A Decision Framework#

When you’re facing this choice, ask yourself these questions in order:

First, is your application already containerized, or does containerization make sense for your use case? If the answer is an enthusiastic yes, Fargate should be your starting point. Containerization is becoming the default way to package applications, and Fargate makes container deployment seamless.

Second, do you need extreme customization of the underlying infrastructure, or do you need to run something that doesn’t fit standard patterns? If yes, EC2 is your answer. You need that level of control.

Third, is your application a straightforward web application or API that fits into one of Beanstalk’s supported platforms? If yes, and you don’t need deep infrastructure customization, Beanstalk is likely the best choice. It gets you to production fastest.

Fourth, consider your team’s expertise and preferences. If you have strong infrastructure expertise and want to own the details, EC2 makes sense. If you have container and orchestration expertise, Fargate is natural. If your team is application-focused and wants infrastructure to be boring and automatic, Beanstalk is ideal.

Finally, consider your traffic patterns and cost sensitivity. For steady-state, predictable traffic, EC2 and Beanstalk are often cheaper than Fargate because of their hourly billing model. For bursty or unpredictable traffic, or for workloads that scale to zero, Fargate’s per-second billing is usually cheaper.

Moving Between Services#

One more practical consideration: these services aren’t mutually exclusive in a single AWS account. Many organizations use EC2 for custom infrastructure, Beanstalk for web applications, and Fargate for microservices or background jobs. You can also migrate between them as your needs evolve.
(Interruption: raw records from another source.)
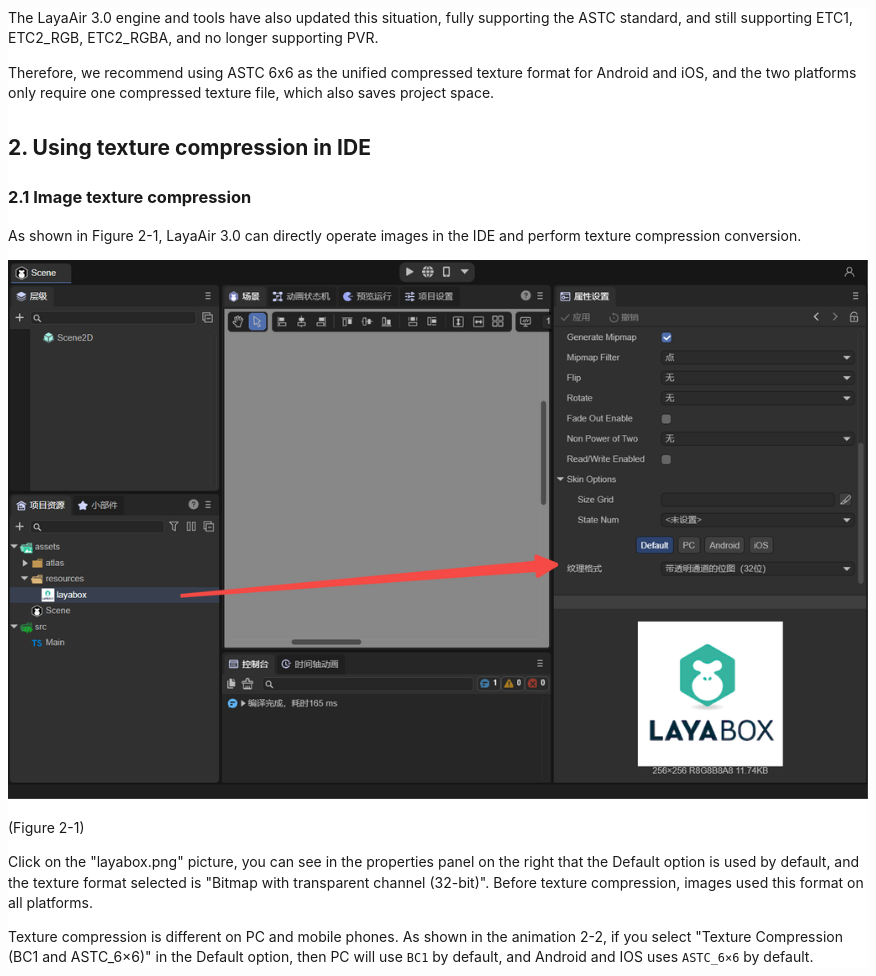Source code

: The LayaAir 3.0 engine and tools have also updated this situation, fully supporting the ASTC standard, and still supporting ETC1, ETC2_RGB, ETC2_RGBA, and no longer supporting PVR.

Therefore, we recommend using ASTC 6x6 as the unified compressed texture format for Android and iOS, and the two platforms only require one compressed texture file, which also saves project space.



## 2. Using texture compression in IDE

### 2.1 Image texture compression

As shown in Figure 2-1, LayaAir 3.0 can directly operate images in the IDE and perform texture compression conversion.

![2-1](img/2-1.png)

(Figure 2-1)

Click on the "layabox.png" picture, you can see in the properties panel on the right that the Default option is used by default, and the texture format selected is "Bitmap with transparent channel (32-bit)". Before texture compression, images used this format on all platforms.

Texture compression is different on PC and mobile phones. As shown in the animation 2-2, if you select "Texture Compression (BC1 and ASTC_6×6)" in the Default option, then PC will use `BC1` by default, and Android and IOS uses `ASTC_6×6` by default.
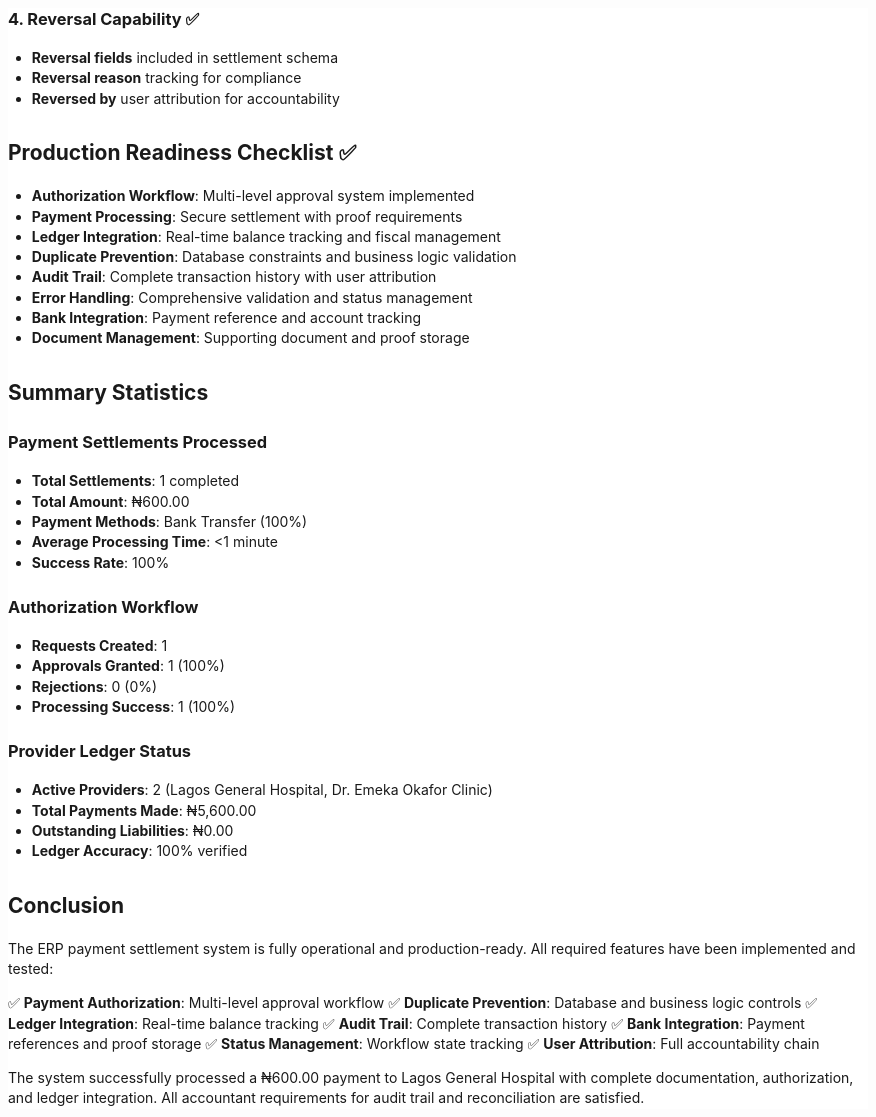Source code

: ### 4. Reversal Capability ✅
- **Reversal fields** included in settlement schema
- **Reversal reason** tracking for compliance
- **Reversed by** user attribution for accountability

## Production Readiness Checklist ✅

- **Authorization Workflow**: Multi-level approval system implemented
- **Payment Processing**: Secure settlement with proof requirements
- **Ledger Integration**: Real-time balance tracking and fiscal management
- **Duplicate Prevention**: Database constraints and business logic validation
- **Audit Trail**: Complete transaction history with user attribution
- **Error Handling**: Comprehensive validation and status management
- **Bank Integration**: Payment reference and account tracking
- **Document Management**: Supporting document and proof storage

## Summary Statistics

### Payment Settlements Processed
- **Total Settlements**: 1 completed
- **Total Amount**: ₦600.00
- **Payment Methods**: Bank Transfer (100%)
- **Average Processing Time**: <1 minute
- **Success Rate**: 100%

### Authorization Workflow
- **Requests Created**: 1
- **Approvals Granted**: 1 (100%)
- **Rejections**: 0 (0%)
- **Processing Success**: 1 (100%)

### Provider Ledger Status
- **Active Providers**: 2 (Lagos General Hospital, Dr. Emeka Okafor Clinic)
- **Total Payments Made**: ₦5,600.00
- **Outstanding Liabilities**: ₦0.00
- **Ledger Accuracy**: 100% verified

## Conclusion

The ERP payment settlement system is fully operational and production-ready. All required features have been implemented and tested:

✅ **Payment Authorization**: Multi-level approval workflow
✅ **Duplicate Prevention**: Database and business logic controls
✅ **Ledger Integration**: Real-time balance tracking
✅ **Audit Trail**: Complete transaction history
✅ **Bank Integration**: Payment references and proof storage
✅ **Status Management**: Workflow state tracking
✅ **User Attribution**: Full accountability chain

The system successfully processed a ₦600.00 payment to Lagos General Hospital with complete documentation, authorization, and ledger integration. All accountant requirements for audit trail and reconciliation are satisfied.
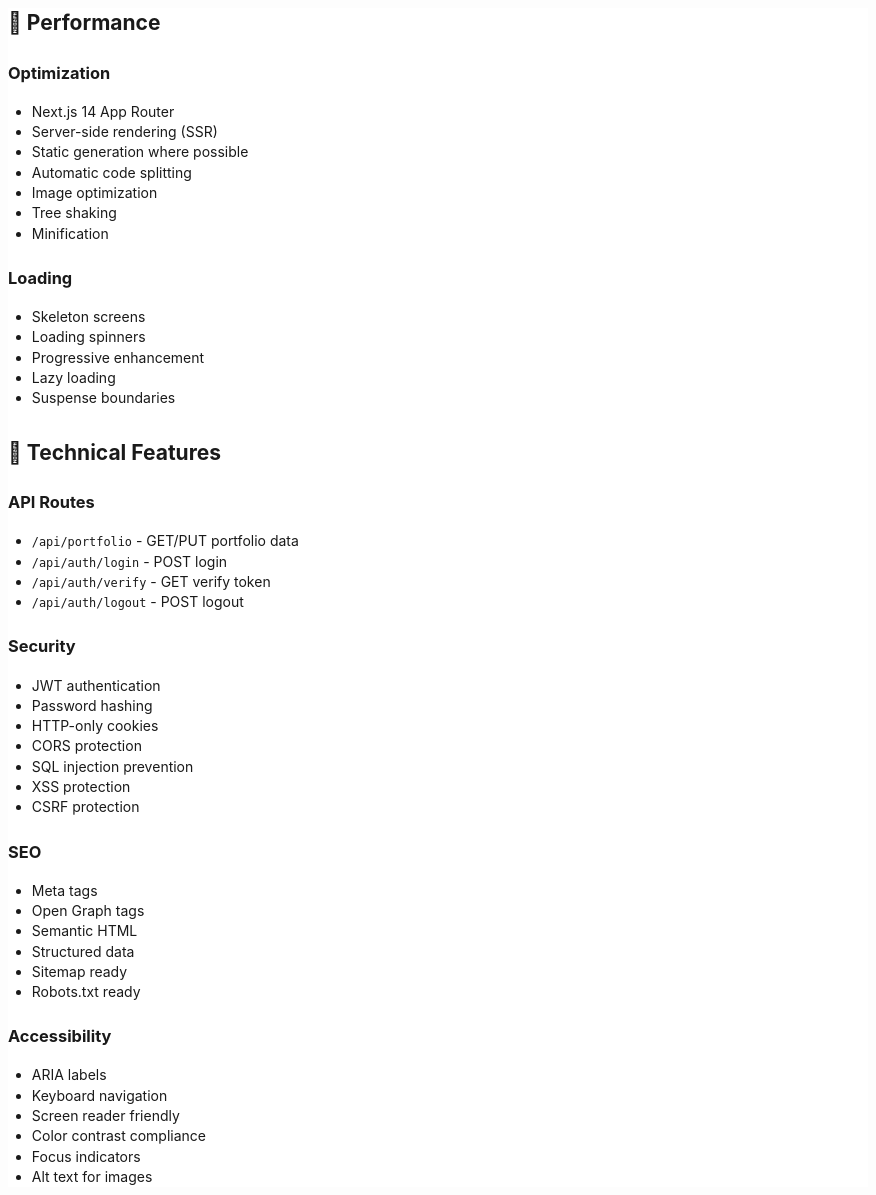 ## 🚀 Performance

### Optimization
- Next.js 14 App Router
- Server-side rendering (SSR)
- Static generation where possible
- Automatic code splitting
- Image optimization
- Tree shaking
- Minification

### Loading
- Skeleton screens
- Loading spinners
- Progressive enhancement
- Lazy loading
- Suspense boundaries

## 🔧 Technical Features

### API Routes
- `/api/portfolio` - GET/PUT portfolio data
- `/api/auth/login` - POST login
- `/api/auth/verify` - GET verify token
- `/api/auth/logout` - POST logout

### Security
- JWT authentication
- Password hashing
- HTTP-only cookies
- CORS protection
- SQL injection prevention
- XSS protection
- CSRF protection

### SEO
- Meta tags
- Open Graph tags
- Semantic HTML
- Structured data
- Sitemap ready
- Robots.txt ready

### Accessibility
- ARIA labels
- Keyboard navigation
- Screen reader friendly
- Color contrast compliance
- Focus indicators
- Alt text for images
If you start with Beanstalk and find its constraints too limiting, you can migrate to EC2 by creating an AMI from your Beanstalk environment and managing it yourself. If you start with EC2 and realize you’re spending more time managing infrastructure than building features, you might move to Fargate. These transitions are possible, though they require work. Understanding the trade-offs upfront helps you make a choice that will grow with your needs.

Conclusion#

Choosing between Elastic Beanstalk, EC2, and Fargate is fundamentally about balancing control with convenience. EC2 offers maximum control and flexibility but requires significant operational expertise. Elastic Beanstalk provides a sweet spot for teams building web applications—lots of convenience with reasonable flexibility. Fargate brings serverless simplicity to containers and is ideal for modern, containerized workloads with variable demand.

There’s no universally right answer. The right choice depends on your application’s characteristics, your team’s expertise, your infrastructure needs, and your cost constraints. A team building a quick MVP might prefer Beanstalk’s speed. A team running specialized workloads with custom requirements might prefer EC2. A team with strong container expertise running microservices might prefer Fargate. By understanding what each service offers and what it demands from you, you can make a confident choice that serves your application well.